◆ WHAT YOU WILL DO: Copy each line of the entries that contains the word "LIST".

◆ SUPPLIED ENTRIES:
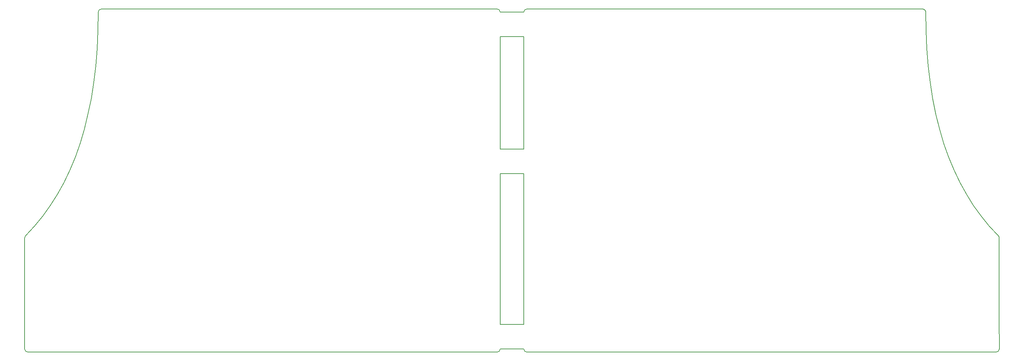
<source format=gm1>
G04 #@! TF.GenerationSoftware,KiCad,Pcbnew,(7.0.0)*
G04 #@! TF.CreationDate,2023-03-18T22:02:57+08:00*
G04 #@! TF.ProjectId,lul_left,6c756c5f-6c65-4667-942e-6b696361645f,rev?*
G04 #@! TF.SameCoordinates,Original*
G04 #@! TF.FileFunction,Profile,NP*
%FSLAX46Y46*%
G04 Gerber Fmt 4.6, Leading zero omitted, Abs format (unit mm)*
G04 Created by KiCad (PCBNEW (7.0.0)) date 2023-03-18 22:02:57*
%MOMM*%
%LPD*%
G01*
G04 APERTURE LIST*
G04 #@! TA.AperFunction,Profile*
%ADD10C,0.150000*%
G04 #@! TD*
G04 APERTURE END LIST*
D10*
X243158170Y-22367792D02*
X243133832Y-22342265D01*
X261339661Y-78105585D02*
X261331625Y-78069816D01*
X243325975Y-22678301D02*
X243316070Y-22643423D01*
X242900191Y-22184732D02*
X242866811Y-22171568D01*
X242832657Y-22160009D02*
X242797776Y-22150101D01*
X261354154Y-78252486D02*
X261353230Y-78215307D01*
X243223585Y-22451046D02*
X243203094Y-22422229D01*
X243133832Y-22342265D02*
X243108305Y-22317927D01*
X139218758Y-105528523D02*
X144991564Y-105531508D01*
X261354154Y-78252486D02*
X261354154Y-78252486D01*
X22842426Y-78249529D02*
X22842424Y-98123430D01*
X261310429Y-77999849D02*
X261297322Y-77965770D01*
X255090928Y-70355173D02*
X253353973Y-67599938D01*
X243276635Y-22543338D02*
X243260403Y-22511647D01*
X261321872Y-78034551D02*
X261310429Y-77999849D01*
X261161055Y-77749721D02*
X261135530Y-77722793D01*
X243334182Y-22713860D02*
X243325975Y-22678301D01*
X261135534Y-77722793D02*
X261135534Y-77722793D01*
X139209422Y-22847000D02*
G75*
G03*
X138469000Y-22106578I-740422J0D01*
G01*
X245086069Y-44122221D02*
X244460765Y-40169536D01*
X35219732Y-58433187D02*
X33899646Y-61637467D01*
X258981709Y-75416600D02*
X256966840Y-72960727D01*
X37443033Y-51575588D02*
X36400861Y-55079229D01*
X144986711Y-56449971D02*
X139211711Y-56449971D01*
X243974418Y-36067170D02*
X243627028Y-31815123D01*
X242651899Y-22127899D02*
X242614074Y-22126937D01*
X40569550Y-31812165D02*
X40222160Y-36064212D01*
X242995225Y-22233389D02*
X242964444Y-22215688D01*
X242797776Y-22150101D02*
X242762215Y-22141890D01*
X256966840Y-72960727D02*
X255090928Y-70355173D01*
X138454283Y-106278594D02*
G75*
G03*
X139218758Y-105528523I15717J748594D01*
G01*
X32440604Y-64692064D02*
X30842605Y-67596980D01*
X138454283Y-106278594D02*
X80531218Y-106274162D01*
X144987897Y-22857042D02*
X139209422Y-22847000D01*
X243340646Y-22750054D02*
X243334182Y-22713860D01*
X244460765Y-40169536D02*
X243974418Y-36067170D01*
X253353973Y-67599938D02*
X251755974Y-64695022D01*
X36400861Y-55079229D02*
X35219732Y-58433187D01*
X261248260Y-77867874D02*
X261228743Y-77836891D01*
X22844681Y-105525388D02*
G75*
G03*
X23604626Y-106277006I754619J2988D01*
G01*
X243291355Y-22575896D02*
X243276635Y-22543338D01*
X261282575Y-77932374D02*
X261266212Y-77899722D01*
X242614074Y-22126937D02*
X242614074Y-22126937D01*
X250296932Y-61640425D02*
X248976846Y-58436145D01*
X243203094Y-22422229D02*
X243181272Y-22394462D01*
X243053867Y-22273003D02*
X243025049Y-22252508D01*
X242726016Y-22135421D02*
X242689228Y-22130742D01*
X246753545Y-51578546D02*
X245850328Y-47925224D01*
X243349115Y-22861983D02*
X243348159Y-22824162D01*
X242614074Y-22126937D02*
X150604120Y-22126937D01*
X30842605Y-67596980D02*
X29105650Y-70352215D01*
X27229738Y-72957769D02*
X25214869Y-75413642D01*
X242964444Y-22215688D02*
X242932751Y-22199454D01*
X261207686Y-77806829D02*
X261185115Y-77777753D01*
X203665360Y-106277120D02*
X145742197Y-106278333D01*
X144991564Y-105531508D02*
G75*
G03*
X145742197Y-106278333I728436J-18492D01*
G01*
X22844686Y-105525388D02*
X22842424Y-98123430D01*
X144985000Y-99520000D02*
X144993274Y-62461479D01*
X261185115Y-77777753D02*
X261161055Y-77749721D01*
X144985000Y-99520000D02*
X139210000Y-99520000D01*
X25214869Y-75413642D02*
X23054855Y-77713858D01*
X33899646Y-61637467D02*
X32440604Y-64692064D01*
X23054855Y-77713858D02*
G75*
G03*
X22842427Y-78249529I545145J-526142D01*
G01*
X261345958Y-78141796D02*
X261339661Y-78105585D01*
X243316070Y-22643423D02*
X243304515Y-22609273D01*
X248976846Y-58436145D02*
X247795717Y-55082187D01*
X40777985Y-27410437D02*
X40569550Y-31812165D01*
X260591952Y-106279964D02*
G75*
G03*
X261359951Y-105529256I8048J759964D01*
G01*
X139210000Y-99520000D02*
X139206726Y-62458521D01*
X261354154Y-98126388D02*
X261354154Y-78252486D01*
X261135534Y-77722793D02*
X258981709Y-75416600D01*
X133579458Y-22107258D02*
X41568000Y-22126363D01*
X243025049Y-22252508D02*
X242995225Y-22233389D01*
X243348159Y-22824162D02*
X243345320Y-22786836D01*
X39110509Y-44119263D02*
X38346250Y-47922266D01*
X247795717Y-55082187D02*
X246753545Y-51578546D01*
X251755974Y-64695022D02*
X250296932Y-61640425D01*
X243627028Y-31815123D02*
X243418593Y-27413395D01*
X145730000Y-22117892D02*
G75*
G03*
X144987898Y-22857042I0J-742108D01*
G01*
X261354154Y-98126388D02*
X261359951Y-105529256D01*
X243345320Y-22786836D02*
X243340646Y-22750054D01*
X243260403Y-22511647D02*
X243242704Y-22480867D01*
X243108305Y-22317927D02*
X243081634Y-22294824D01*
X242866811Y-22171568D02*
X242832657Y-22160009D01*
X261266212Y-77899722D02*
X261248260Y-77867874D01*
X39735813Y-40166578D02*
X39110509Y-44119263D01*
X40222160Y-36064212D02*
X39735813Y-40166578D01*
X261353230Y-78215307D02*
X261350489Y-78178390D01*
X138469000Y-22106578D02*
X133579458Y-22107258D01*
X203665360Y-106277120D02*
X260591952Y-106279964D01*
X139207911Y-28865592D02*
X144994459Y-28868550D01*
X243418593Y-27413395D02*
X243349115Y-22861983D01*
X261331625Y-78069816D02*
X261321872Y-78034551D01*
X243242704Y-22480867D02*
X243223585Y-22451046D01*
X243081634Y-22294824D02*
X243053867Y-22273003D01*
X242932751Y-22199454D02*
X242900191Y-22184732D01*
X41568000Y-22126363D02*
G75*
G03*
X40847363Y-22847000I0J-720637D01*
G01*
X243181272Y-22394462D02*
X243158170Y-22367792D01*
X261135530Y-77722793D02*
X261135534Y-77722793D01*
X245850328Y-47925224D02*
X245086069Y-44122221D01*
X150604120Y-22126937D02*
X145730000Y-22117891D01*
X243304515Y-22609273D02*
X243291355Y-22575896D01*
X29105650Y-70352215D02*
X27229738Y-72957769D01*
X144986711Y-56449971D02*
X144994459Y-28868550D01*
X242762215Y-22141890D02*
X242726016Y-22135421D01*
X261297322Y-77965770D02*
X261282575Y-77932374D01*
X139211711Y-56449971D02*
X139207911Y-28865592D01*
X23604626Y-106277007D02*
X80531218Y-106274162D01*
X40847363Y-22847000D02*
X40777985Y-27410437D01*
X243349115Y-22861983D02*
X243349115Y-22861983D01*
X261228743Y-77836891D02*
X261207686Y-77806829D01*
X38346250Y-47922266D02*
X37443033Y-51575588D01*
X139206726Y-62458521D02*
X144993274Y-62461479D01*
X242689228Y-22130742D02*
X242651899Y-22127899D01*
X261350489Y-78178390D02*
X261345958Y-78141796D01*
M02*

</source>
--
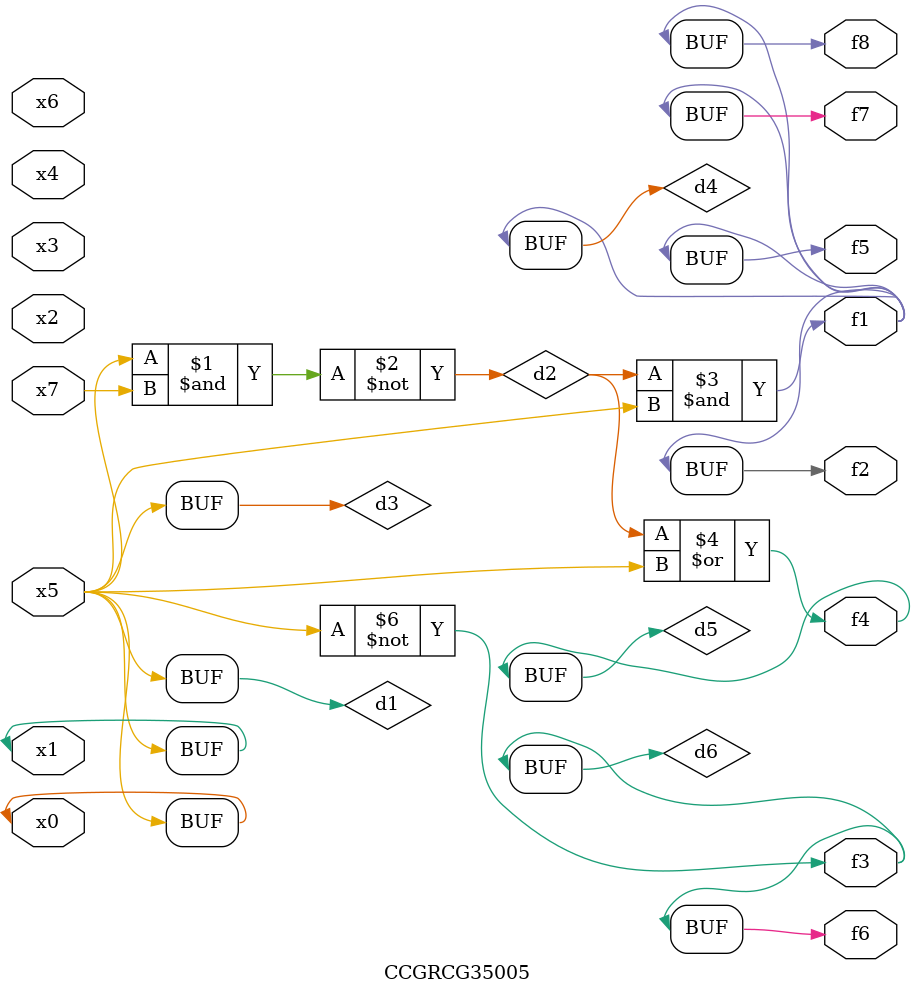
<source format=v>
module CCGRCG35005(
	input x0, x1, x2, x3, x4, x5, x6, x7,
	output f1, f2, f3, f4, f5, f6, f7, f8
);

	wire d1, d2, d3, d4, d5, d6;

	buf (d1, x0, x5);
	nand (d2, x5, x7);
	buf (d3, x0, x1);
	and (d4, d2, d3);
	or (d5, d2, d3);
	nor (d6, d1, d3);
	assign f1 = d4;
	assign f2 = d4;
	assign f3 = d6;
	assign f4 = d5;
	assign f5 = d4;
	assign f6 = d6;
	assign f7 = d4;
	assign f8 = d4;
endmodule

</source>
...
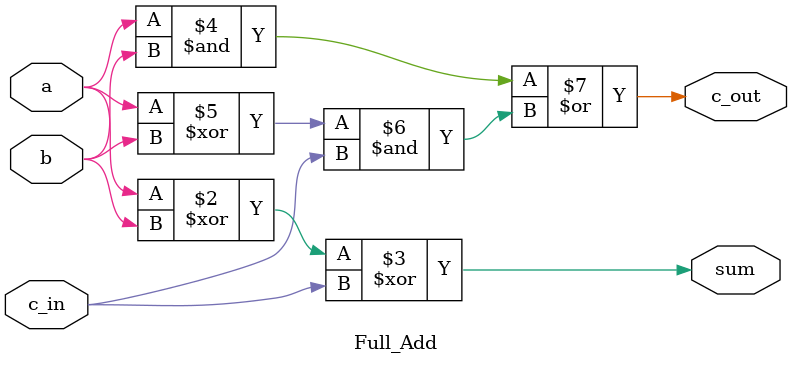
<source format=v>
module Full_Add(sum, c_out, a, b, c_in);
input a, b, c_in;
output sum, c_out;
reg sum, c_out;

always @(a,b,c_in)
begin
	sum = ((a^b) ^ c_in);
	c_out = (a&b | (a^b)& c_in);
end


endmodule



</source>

◆ RESPONSE AREA:
G04 APERTURE LIST*
G04 APERTURE END LIST*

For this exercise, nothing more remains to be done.